Laura gathered her things. “Will do. I want to talk to Corman Deegan first, see if he knows anything. I’ll catch up with you after that.”

On the way to the elevator, she passed Cress in the hall. “I made him smile. You owe me lunch.”

“A small price to pay, I am sure,” she replied.

CHAPTER 9

“WHERE THE HECK
have you been?” Saffin said.

Laura was tempted to tell her she had been impersonating a police officer and drinking with an arms merchant, but thought better of it. Instead, she rolled her eyes in shared exasperation as she walked through the public-relations reception area. “Sorry. I got pulled into a meeting yesterday, then had to do some damage control on something last night.”

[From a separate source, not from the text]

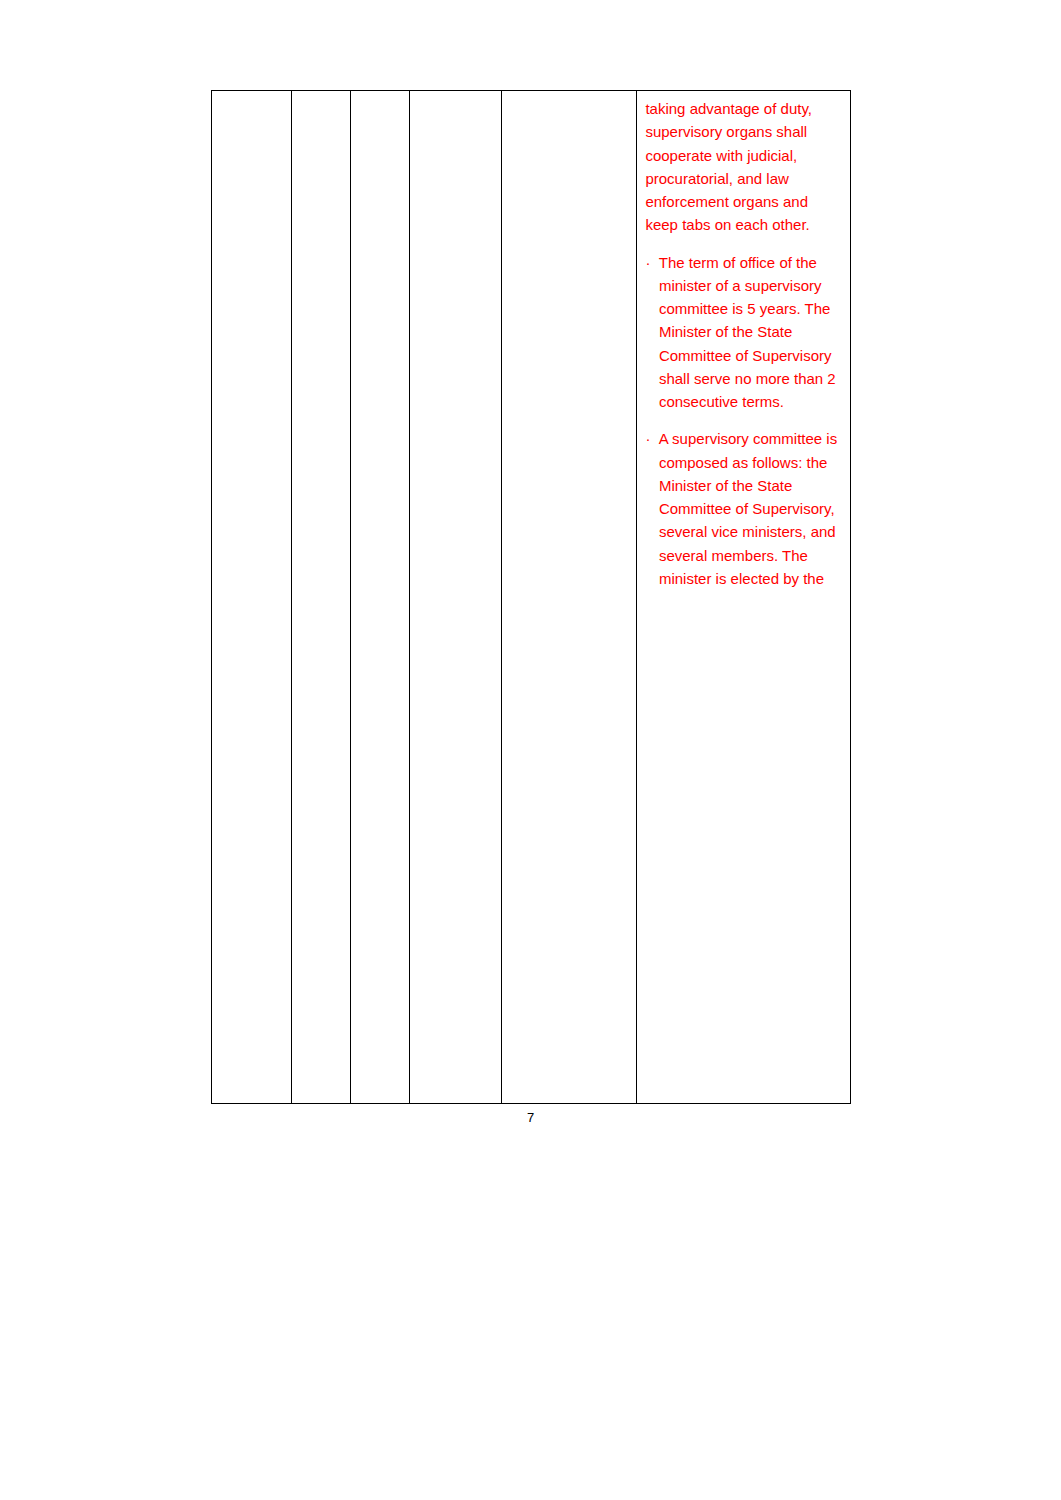| | | | | | taking advantage of duty, supervisory organs shall cooperate with judicial, procuratorial, and law enforcement organs and keep tabs on each other. · The term of office of the minister of a supervisory committee is 5 years. The Minister of the State Committee of Supervisory shall serve no more than 2 consecutive terms. · A supervisory committee is composed as follows: the Minister of the State Committee of Supervisory, several vice ministers, and several members. The minister is elected by the |
7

Saffin handed her a stack of mail. “Hornbeck called again,” she said.

Laura shook her head as she sorted the mail. “He won’t let up, will he?”

Saffin made a sour face. “It gets worse. His office noticed that the two of you will be at separate Senate hearings on the same floor tomorrow. He wants you to meet him as soon as he finishes.”

Laura bit back a curse. She was participating in a fact-finding session at one of the Senate buildings about fey homeless shelters. “I forgot about the hearing.”

Saffin sighed and frowned in mock-frustration. “Did you not read the three email alerts I sent you? I can’t run your life if you don’t pay attention.”

Laura chuckled, but a sliver of guilt swept over her. She had neglected to check her email. Sloppy. Despite her joking, Saffin’s face had a shadow of gauntness about it that suggested stress. That was a minor hint that a boggart situation could evolve. Over the years, Saffin had never become more than highly agitated with Laura. Laura took that as a point of pride for both of them. It meant they knew how to work together.

Brownies didn’t like going boggie. The mental strain was bad enough, but the change was physical, too. Their bodies literally transformed, becoming elongated and taut, while their physical strength increased dramatically. Their minds slipped, too, normal rationality becoming suppressed as they became obsessed with completing the task that sparked the change. It happened like an adrenaline rush—fast, intense, and utterly exhausting when it was over. “I’m really sorry, Saf. I’ve been distracted. I think it’s time we pull Rhys into this to get Hornbeck to go away.”